Долина, Королевство Галиции и Лодомерии, Австро-Венгерская империя

Дата смерти

4 июля 1919(1919-07-04) (67 лет)

Место смерти

Львов

Ива́н Ива́нович Леви́нский (родился 6 июля 1851, г.Долина, Галиция, Австро-Венгерская империя, ныне Ивано-Франковская область — умер 4 июля 1919, Львов, Польша) — украинский предприниматель и архитектор, педагог, общественный деятель.





Биография

Родился в семье директора народной школы, украинца, и домохозяйки, немки. После смерти отца, в 1859 году, из-за затруднительного материального положения, его мать с детьми переехала в Стрый, где вынуждена была наняться на работу. Там Иван Левинский закончил четыре класса начальной школы. На дальнейшее обучение не было средств, поэтому он был вынужден зарабатывать самостоятельно. Имея хороший голос, он устроился певчим в церкви. При поддержке старшего брата, у него появилась возможность переехать во Львов и закончить Львовскую реальную школу, в которой давались некоторые знания технически-прикладного характера. В 1868 году Левинский вступил во Львовскую техническую академию на строительный отдел, а по окончании её с отличием в 1875 году был оставлен при ней, как научный сотрудник.

В 1880-х гг. организовал архитектурно-проектную мастерскую вместе с архитекторами А. Лушпинским, Л. Левинским, Т. Обминским и др. С 1903 — профессор архитектуры Львовской политехнической школы, от 1909 — профессор Политехники. Входил в состав совета украинского Национального музея во Львове. В 1914 был выслан властями российского Галицийского губернаторства в Киев, где построил деревянную униатскую церковь в гуцульском стиле. По возвращении в 1918 во Львов основал агрономо-техническое общество «Праця».

Работа

Спроектировал и построил много зданий в Галиции. В своем творчестве придерживался принципов модерна и использовал приемы и формы украинской народной архитектуры Гуцульщины, Бойковщины и Приднепровья. Среди зданий, сооруженных строительной компанией Левинского или спроектированных им самим во Львове: дом «Академической общины» (теперь здание Львовской академии искусств), дом акционерного общества «Днестр» (теперь городская поликлиника № 1), дом бурсы Украинского педагогического общества (соавтор), дом музыкального института им. Н. Лысенко, общежитие русского Народного дома, главный железнодорожный вокзал и другие. Фирма Ивана Левинского первой в Галиции применила железобетонные конструкции в сооружении зданий (Львовский оперный театр, железнодорожный вокзал) и гипсовые плиты для стен и перегородок, долго была единственной в крае, изготавливавшей гипс в промышленных масштабах. Компания построила Торгово-промышленную палату, павильон Галиции на Всемирной выставке в Париже, львовские гостиницы и банки. На международной выставке в Одессе в 1911 году керамика и строительные изделия фирмы Левинского были отмечены золотой медалью «Императорского российского технического общества».
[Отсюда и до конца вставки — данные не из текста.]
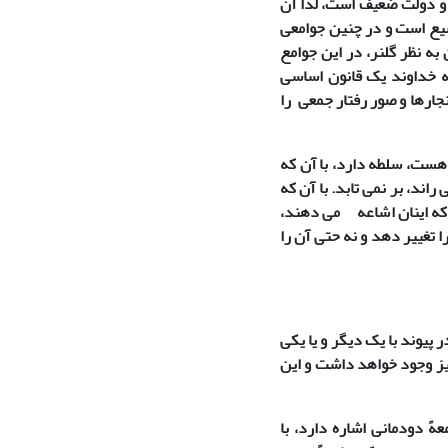
 و دولت ضعیف است، لذا آن
سیع است و در چنین جوامعی
ه نظر گلنر، در این جوامع
که خداوند یک قانون اساسی
جارها و صور رفتار جمعی را
 هست، سلطه دارد، با آن که
اند، بر نمی تابد. با آن که
که اینان اشاعه می دهند،
 تغییر دهد و نه حتی آن را
پیوند با یک دیگر و یا یکی
یز وجود خواهد داشت و این
عهً دودمانی اشاره دارد، با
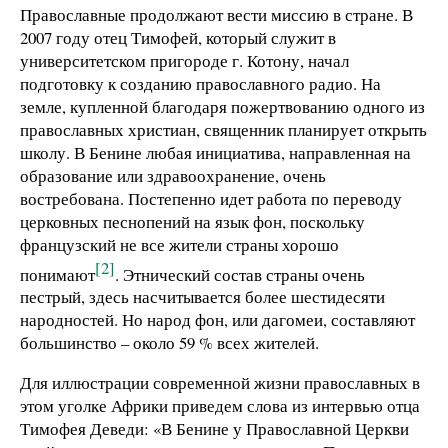
Православные продолжают вести миссию в стране. В
2007 году отец Тимофей, который служит в
университетском пригороде г. Котону, начал
подготовку к созданию православного радио. На
земле, купленной благодаря пожертвованию одного из
православных христиан, священник планирует открыть
школу. В Бенине любая инициатива, направленная на
образование или здравоохранение, очень
востребована. Постепенно идет работа по переводу
церковных песнопений на язык фон, поскольку
французский не все жители страны хорошо
[2]
понимают
. Этнический состав страны очень
пестрый, здесь насчитывается более шестидесяти
народностей. Но народ фон, или дагомеи, составляют
большинство – около 59 % всех жителей.
Для иллюстрации современной жизни православных в
этом уголке Африки приведем слова из интервью отца
Тимофея Деведи: «В Бенине у Православной Церкви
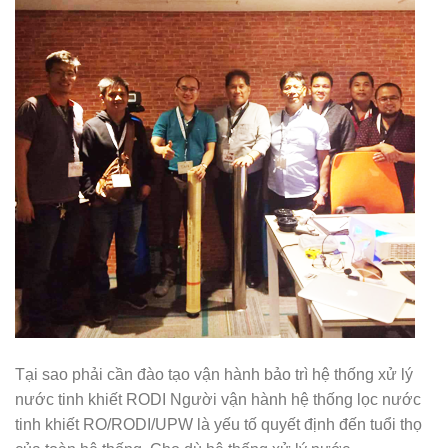
Tại sao phải cần đào tạo vận hành bảo trì hệ thống xử lý
nước tinh khiết RODI Người vận hành hệ thống lọc nước
tinh khiết RO/RODI/UPW là yếu tố quyết định đến tuổi thọ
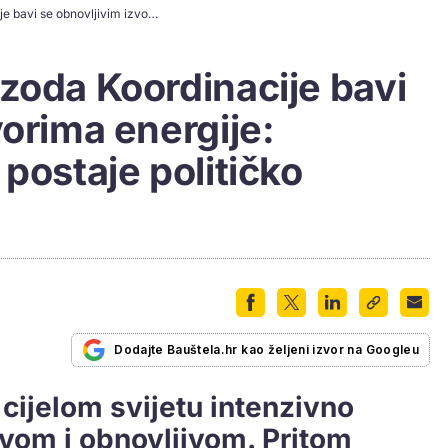
[VIDEO] Šesta epizoda Koordinacije bavi se obnovljivim izvorima energije: 'Njihova primjena postaje političko pitanje'
zoda Koordinacije bavi
vorima energije:
postaje političko
Dodajte Bauštela.hr kao željeni izvor na Googleu
 cijelom svijetu intenzivno
ivom i obnovljivom. Pritom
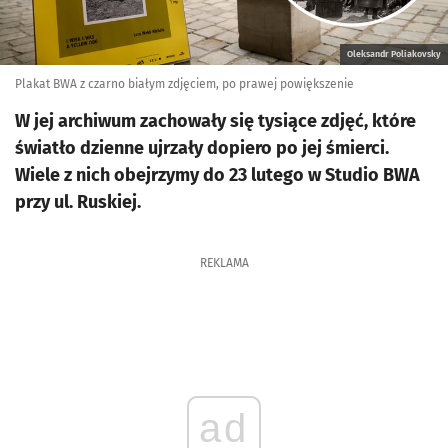
Oleksandr Poliakovsky
Plakat BWA z czarno białym zdjęciem, po prawej powiększenie
W jej archiwum zachowały się tysiące zdjęć, które
światło dzienne ujrzały dopiero po jej śmierci.
Wiele z nich obejrzymy do 23 lutego w Studio BWA
przy ul. Ruskiej.
REKLAMA
ad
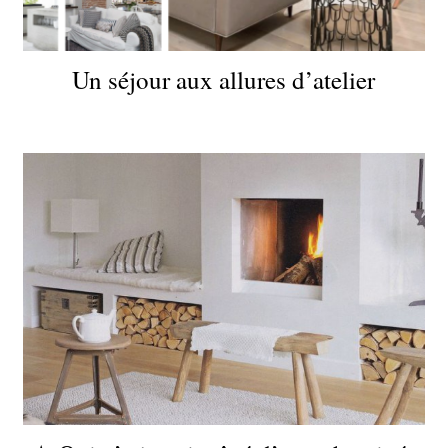
Un séjour aux allures d’atelier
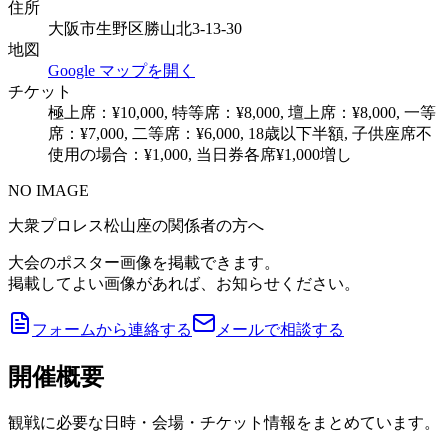
住所
大阪市生野区勝山北3-13-30
地図
Google マップを開く
チケット
極上席：¥10,000, 特等席：¥8,000, 壇上席：¥8,000, 一等
席：¥7,000, 二等席：¥6,000, 18歳以下半額, 子供座席不
使用の場合：¥1,000, 当日券各席¥1,000増し
NO IMAGE
大衆プロレス松山座の関係者の方へ
大会のポスター画像を掲載できます。
掲載してよい画像があれば、お知らせください。
フォームから連絡する
メールで相談する
開催概要
観戦に必要な日時・会場・チケット情報をまとめています。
В начале XX века на предприятиях Ивана Левинского работала почти тысяча человек, рабочий день у которых продолжался 16 часов. В 18941914 годах фирма Левинского имела исключительное право на поставку облицовочного и строительного кирпича для правительственных зданий Австро-Венгрии. В 1918 году новая, польская администрация отказалась рассчитываться с Левинским за выполнение австрийских госзаказов из-за его антипольской деятельности (организация военизированных подразделений Украинских сечевых стрелков, сотрудничества с ЗУНР и украинскими деятелями). Это развалило предприятие Ивана Левинского и вскоре вызвало его смерть от инфаркта. Умер в 1919 году во Львове, похоронен на Лычаковском кладбище.

См. также

Напишите отзыв о статье "Левинский, Иван Иванович"

Ссылки

  • [www.kontrakty.com.ua/rus/gc/nomer/2003/23/46.html Как профессор Левинский Львов построил. И стал миллионером]
  • [history.franko.lviv.ua/IIl.htm Справочник по редакцией Р. Шуста и М. Мудрого]

Литература

  • Мистецтво України // Біографічний довідник (за редакцією А. В. Кудринецького).— Київ, 1997.— С. 357.
  • Січинський В. Історія українського мистецтва.— І том:Архітектура.— Нью-Йорк: НТШ в Америці, 1956.— С.156
  • Енциклопедія Українознавства.— Перевидання в Україні.— Львів: НТШ, 1996 р.— Т.4, С.1263.
  • Нога О. Іван Левинський.— Львів: Основа, 1993.
  • Нога О. Проект пам’ятника Івану Левинському.— Львів: «Українські технології», 1997 р.— 327 с.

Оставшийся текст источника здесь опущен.